### Problem statement
Copy these rows verbatim, leaving out the pictures.

### Extracted data
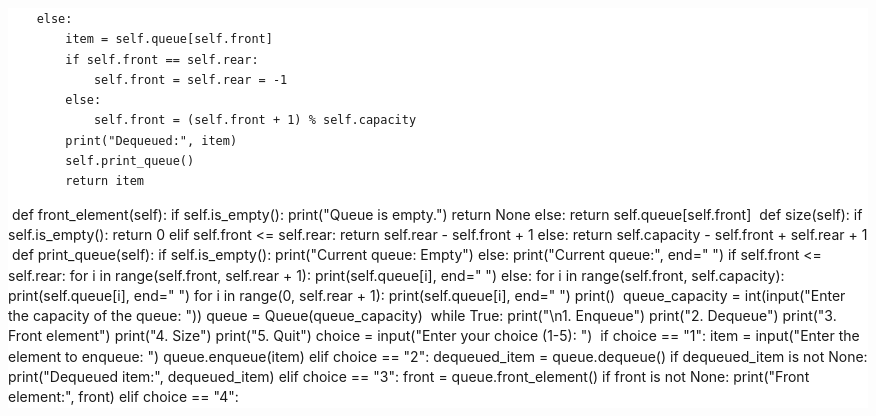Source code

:         else:
            item = self.queue[self.front]
            if self.front == self.rear:
                self.front = self.rear = -1
            else:
                self.front = (self.front + 1) % self.capacity
            print("Dequeued:", item)
            self.print_queue()
            return item
​
    def front_element(self):
        if self.is_empty():
            print("Queue is empty.")
            return None
        else:
            return self.queue[self.front]
​
    def size(self):
        if self.is_empty():
            return 0
        elif self.front <= self.rear:
            return self.rear - self.front + 1
        else:
            return self.capacity - self.front + self.rear + 1
​
    def print_queue(self):
        if self.is_empty():
            print("Current queue: Empty")
        else:
            print("Current queue:", end=" ")
            if self.front <= self.rear:
                for i in range(self.front, self.rear + 1):
                    print(self.queue[i], end=" ")
            else:
                for i in range(self.front, self.capacity):
                    print(self.queue[i], end=" ")
                for i in range(0, self.rear + 1):
                    print(self.queue[i], end=" ")
            print()
​
queue_capacity = int(input("Enter the capacity of the queue: "))
queue = Queue(queue_capacity)
​
while True:
    print("\n1. Enqueue")
    print("2. Dequeue")
    print("3. Front element")
    print("4. Size")
    print("5. Quit")
​
    choice = input("Enter your choice (1-5): ")
​
    if choice == "1":
        item = input("Enter the element to enqueue: ")
        queue.enqueue(item)
    elif choice == "2":
        dequeued_item = queue.dequeue()
        if dequeued_item is not None:
            print("Dequeued item:", dequeued_item)
    elif choice == "3":
        front = queue.front_element()
        if front is not None:
            print("Front element:", front)
    elif choice == "4":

### Expected output
Source code

:         else:
            item = self.queue[self.front]
            if self.front == self.rear:
                self.front = self.rear = -1
            else:
                self.front = (self.front + 1) % self.capacity
            print("Dequeued:", item)
            self.print_queue()
            return item
​
    def front_element(self):
        if self.is_empty():
            print("Queue is empty.")
            return None
        else:
            return self.queue[self.front]
​
    def size(self):
        if self.is_empty():
            return 0
        elif self.front <= self.rear:
            return self.rear - self.front + 1
        else:
            return self.capacity - self.front + self.rear + 1
​
    def print_queue(self):
        if self.is_empty():
            print("Current queue: Empty")
        else:
            print("Current queue:", end=" ")
            if self.front <= self.rear:
                for i in range(self.front, self.rear + 1):
                    print(self.queue[i], end=" ")
            else:
                for i in range(self.front, self.capacity):
                    print(self.queue[i], end=" ")
                for i in range(0, self.rear + 1):
                    print(self.queue[i], end=" ")
            print()
​
queue_capacity = int(input("Enter the capacity of the queue: "))
queue = Queue(queue_capacity)
​
while True:
    print("\n1. Enqueue")
    print("2. Dequeue")
    print("3. Front element")
    print("4. Size")
    print("5. Quit")
​
    choice = input("Enter your choice (1-5): ")
​
    if choice == "1":
        item = input("Enter the element to enqueue: ")
        queue.enqueue(item)
    elif choice == "2":
        dequeued_item = queue.dequeue()
        if dequeued_item is not None:
            print("Dequeued item:", dequeued_item)
    elif choice == "3":
        front = queue.front_element()
        if front is not None:
            print("Front element:", front)
    elif choice == "4":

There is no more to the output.